## ABOUT THIS TASK
Repeat every line of the data exactly, but not the pictures.

## DATA SEGMENT
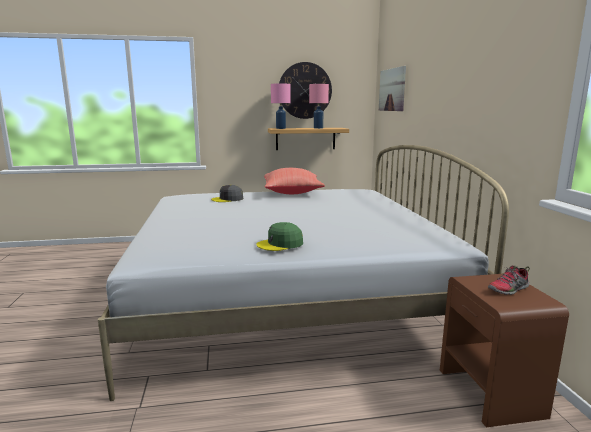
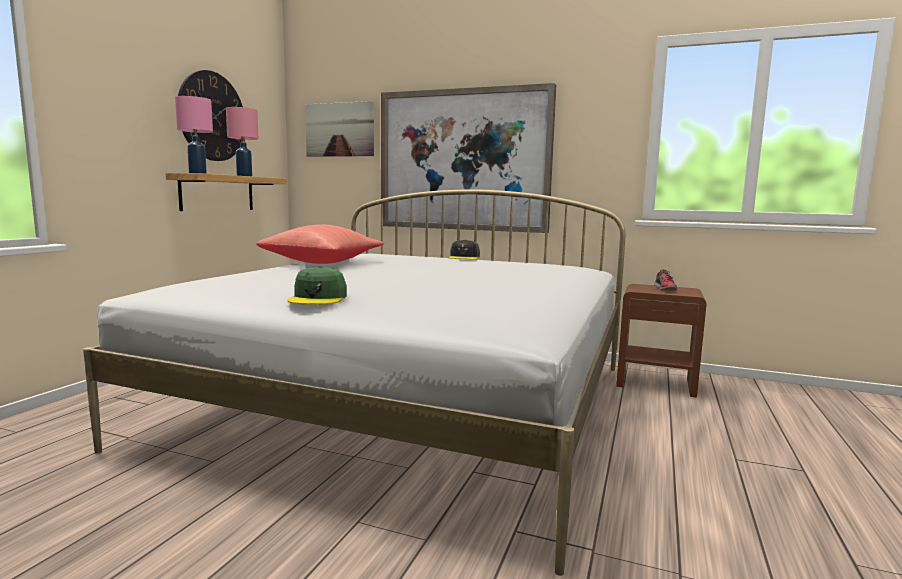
camera: 60 degrees left, 5 degrees down
(228, 199) = (288, 276): grey cap -> grey cap (464, 257)
(280, 244) = (550, 288): green cap -> green cap (318, 298)
(441, 117) = (464, 160): none -> picture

## YOUR SOLUTION
camera: 60 degrees left, 5 degrees down
(228, 199) = (288, 276): grey cap -> grey cap (464, 257)
(280, 244) = (550, 288): green cap -> green cap (318, 298)
(441, 117) = (464, 160): none -> picture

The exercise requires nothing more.